Investor Names Key Reason Behind Bitcoin (BTC) Crash

Bitcoin

Recently, there was a notable decline in the cryptocurrency market, with Bitcoin leading the way.

Renowned investing expert Fred Krueger took to X to examine the reason for this abrupt decline and offered a convoluted argument.

Did massive bet backfire?

Krueger claims that a sizable fund was involved in a high-risk trading technique in which it shorted MicroStrategy (MSTR) shares and concurrently purchased Bitcoin (BTC), allocating an astounding $1 billion to either side of the transaction.

When the fund was obliged to pull out last Friday, his plan failed and $1 billion worth of Bitcoin was sold.

This large sell-off is said to have caused more market liquidations, which were exacerbated by sales by smaller investors—also known as “shrimp, crabs and fish.”

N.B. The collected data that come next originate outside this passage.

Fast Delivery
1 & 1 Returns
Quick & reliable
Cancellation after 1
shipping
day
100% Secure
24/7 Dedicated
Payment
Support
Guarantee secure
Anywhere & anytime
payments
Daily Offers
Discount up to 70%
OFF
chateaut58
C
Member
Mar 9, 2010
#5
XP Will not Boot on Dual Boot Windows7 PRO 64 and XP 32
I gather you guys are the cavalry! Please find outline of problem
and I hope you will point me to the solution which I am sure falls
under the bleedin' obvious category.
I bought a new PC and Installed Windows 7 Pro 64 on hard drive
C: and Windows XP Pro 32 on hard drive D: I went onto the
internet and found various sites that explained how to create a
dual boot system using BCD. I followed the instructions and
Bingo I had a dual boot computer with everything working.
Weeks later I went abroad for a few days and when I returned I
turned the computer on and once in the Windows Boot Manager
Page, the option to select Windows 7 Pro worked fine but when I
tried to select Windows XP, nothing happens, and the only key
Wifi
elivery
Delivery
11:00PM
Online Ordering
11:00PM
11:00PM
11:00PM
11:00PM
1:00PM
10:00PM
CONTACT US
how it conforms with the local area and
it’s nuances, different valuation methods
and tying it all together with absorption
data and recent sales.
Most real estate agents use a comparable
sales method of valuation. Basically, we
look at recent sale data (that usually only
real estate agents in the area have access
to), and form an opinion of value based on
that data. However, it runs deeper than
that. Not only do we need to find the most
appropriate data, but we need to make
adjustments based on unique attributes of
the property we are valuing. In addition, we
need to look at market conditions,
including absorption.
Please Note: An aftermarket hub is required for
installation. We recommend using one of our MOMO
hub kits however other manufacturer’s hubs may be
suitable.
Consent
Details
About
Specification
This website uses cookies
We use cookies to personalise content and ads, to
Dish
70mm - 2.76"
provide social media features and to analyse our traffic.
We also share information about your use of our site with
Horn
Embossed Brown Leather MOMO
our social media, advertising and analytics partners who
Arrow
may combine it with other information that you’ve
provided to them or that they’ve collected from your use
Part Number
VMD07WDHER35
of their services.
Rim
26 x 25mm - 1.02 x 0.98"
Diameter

According to U.Today, MicroStrategy, an enterprise software business located in Virginia that is well-known for having large holdings of Bitcoin, has unexpectedly overtaken Amazon in terms of trade volume.

This increase in interest was a part of a larger trend in the equitized Bitcoin complex, which currently sees over $20 billion in daily trading volume.

Skepticism and Bitcoin’s current state

Although Krueger’s study suggests a potential cause for the recent decline in Bitcoin, not all members of the cryptocurrency community agree.

In an article, well-known analyst and former head of research at Valkyrie Investments Josh Olszewicz questioned the practicality of Krueger’s trading technique. He said that before last Friday’s developments, such a move would have probably failed.

Bitcoin’s price has not held up well during this controversy; it is presently trading little above $66,000.

The flagship coin shot up to a new all-time high of $73,000 earlier this week.